Read what one of the most important Church Fathers, Saint Gregory of Nyssa (brother of Saint Basil the Great), wrote about this:
"Appearing as a man, He is not subject in all things to the laws of human nature; indeed, what is born of woman holds to humanity, while the Virginity that gives birth to Him shows that He is above man. So, His Mother bears Him with joy, His origin is immaculate, His childbirth easy, His Birth undefiled; He does not begin with heartbreak, He does not emerge from pain. She [Eve] who by her fault attached death to our nature having been condemned to give birth in pain, the Mother of life had to give birth with joy." (In Cat. graec. Patr.)

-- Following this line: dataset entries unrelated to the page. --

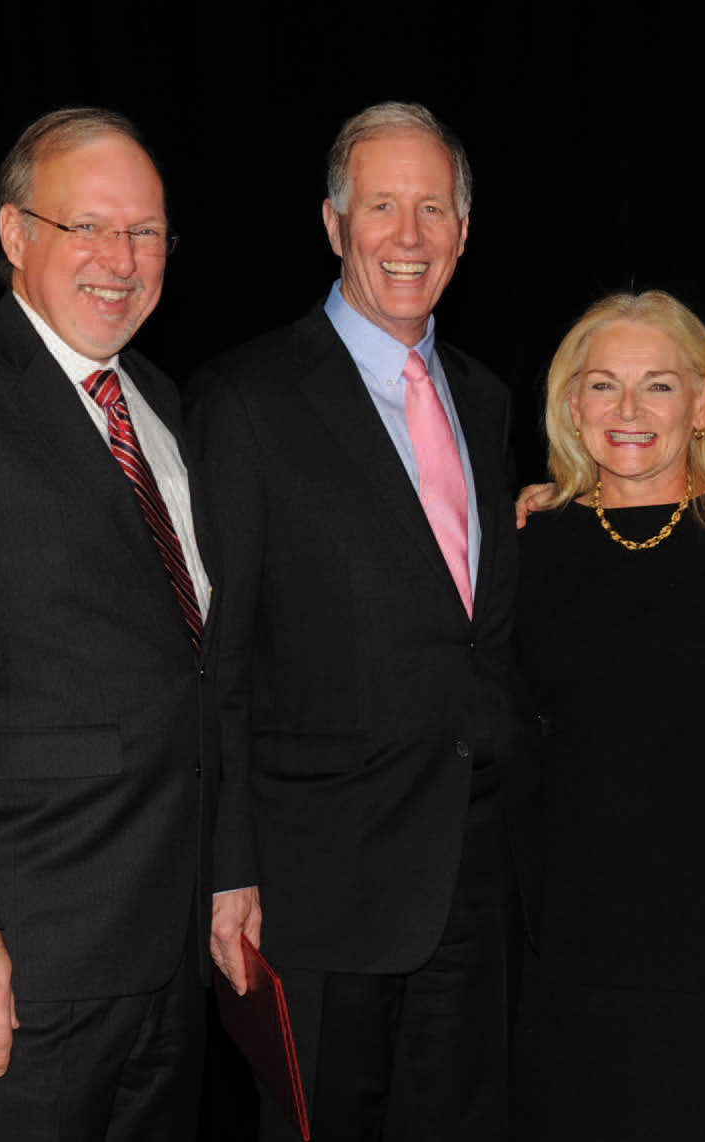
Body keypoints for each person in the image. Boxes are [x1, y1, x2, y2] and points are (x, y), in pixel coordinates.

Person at [0, 107, 250, 1141]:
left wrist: (224, 871)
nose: (122, 259)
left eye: (147, 232)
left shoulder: (155, 398)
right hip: (17, 961)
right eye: (89, 228)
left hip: (161, 955)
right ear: (17, 235)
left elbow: (192, 667)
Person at [186, 102, 526, 1142]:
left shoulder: (489, 398)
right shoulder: (243, 398)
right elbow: (219, 656)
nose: (410, 234)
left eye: (434, 208)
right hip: (314, 884)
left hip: (474, 874)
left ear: (466, 232)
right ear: (335, 223)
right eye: (383, 205)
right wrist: (227, 863)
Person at [509, 290, 705, 1141]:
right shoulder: (526, 546)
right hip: (560, 942)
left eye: (658, 385)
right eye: (603, 385)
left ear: (704, 401)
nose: (629, 411)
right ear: (571, 404)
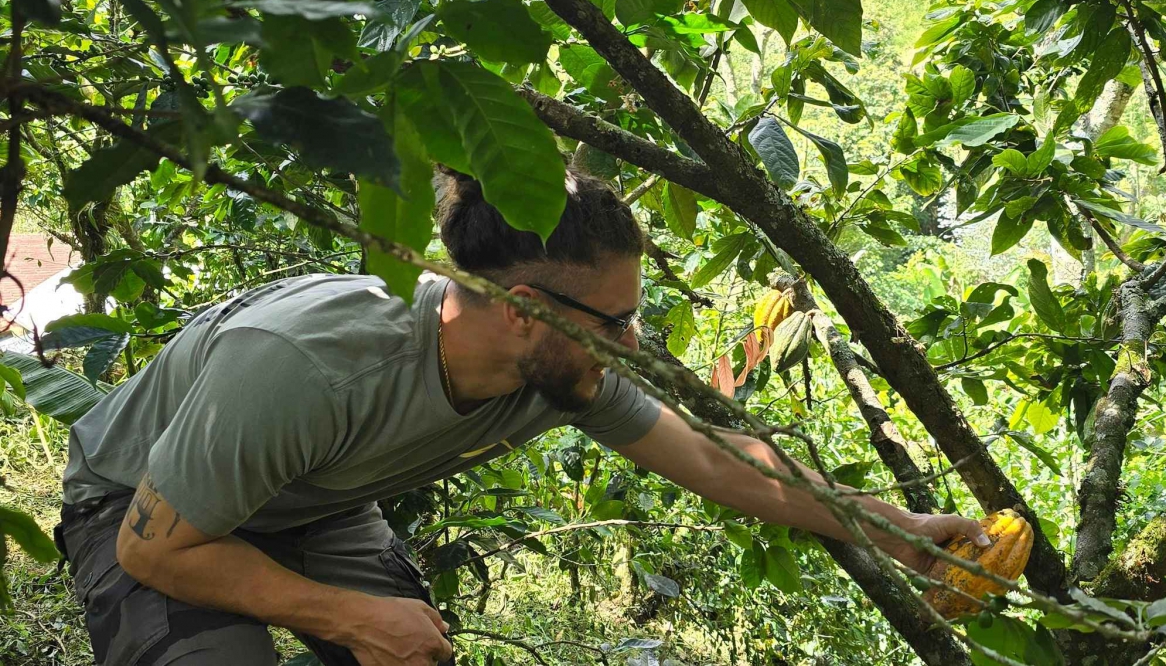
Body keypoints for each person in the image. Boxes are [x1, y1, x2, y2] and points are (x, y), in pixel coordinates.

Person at [57, 167, 990, 666]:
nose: (633, 341)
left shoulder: (564, 367)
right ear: (520, 307)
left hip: (311, 500)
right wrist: (348, 615)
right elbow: (154, 551)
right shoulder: (309, 364)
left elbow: (718, 461)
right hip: (145, 508)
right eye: (615, 321)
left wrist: (890, 527)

Based on this truth, the sensus fidei (sense of faith) of Catholics is violently shaken by this blasphemous representation, as is the devotion they have for Our Lady. This devotion is fed with delicacy and good taste to the traditional representations of the Nativity. The worst kind of vandalism is to destroy faith and the feeling of faith in the souls of the common people and the little ones.
This blasphemous depiction also shocks the sense of dignity of all honest people, including non-Catholics, who would never agree to their mothers being photographed at the moment of birth or later represented in sculptures. Let us recall that Gustave Courbet's scandalous painting The Origin of the World, with a similar depiction, was exhibited for 130 years only in narrow circles of perverted art amateurs until it was acquired by the French state. Its reproduction was even censored by Facebook to comply with internal pornography control rules.
The justification put forward by the initiators of the project and the sculptor of the work is as reprehensible as the depiction, as it calls for a battle between the sexes in a radical feminist way. According to the initiators, the traditional nativity scenes in the cathedral served "as a model for traditional roles" in the family, and they see DonnaStage as a means of critically questioning and reformulating these traditional ideas. "Most portraits of the Virgin Mary were made by men and therefore often served patriarchal interests," said the sculptor. Not surprisingly, the artist who created the blasphemous depiction stated, in reference to the damage to the sculpture, that "there are still people who question women's right to their own bodies," echoing the well-known slogan of feminist abortion advocates.
As Catholics, we demand from the authorities of the Diocese of Linz involved in the exhibition a public apology for the insult to our Lord Jesus Christ, the Mother of God, the faithful and humanity, as well as a public act of reparation appropriate to the insult committed.
In the absence of such reparation, we fear that those responsible for the Diocese of Linz will incur the wrath of heaven, which is expressed in the biblical warning: "A father's blessing strengthens the roots, but a mother's curse uproots the cutting" (Sirach 3:9).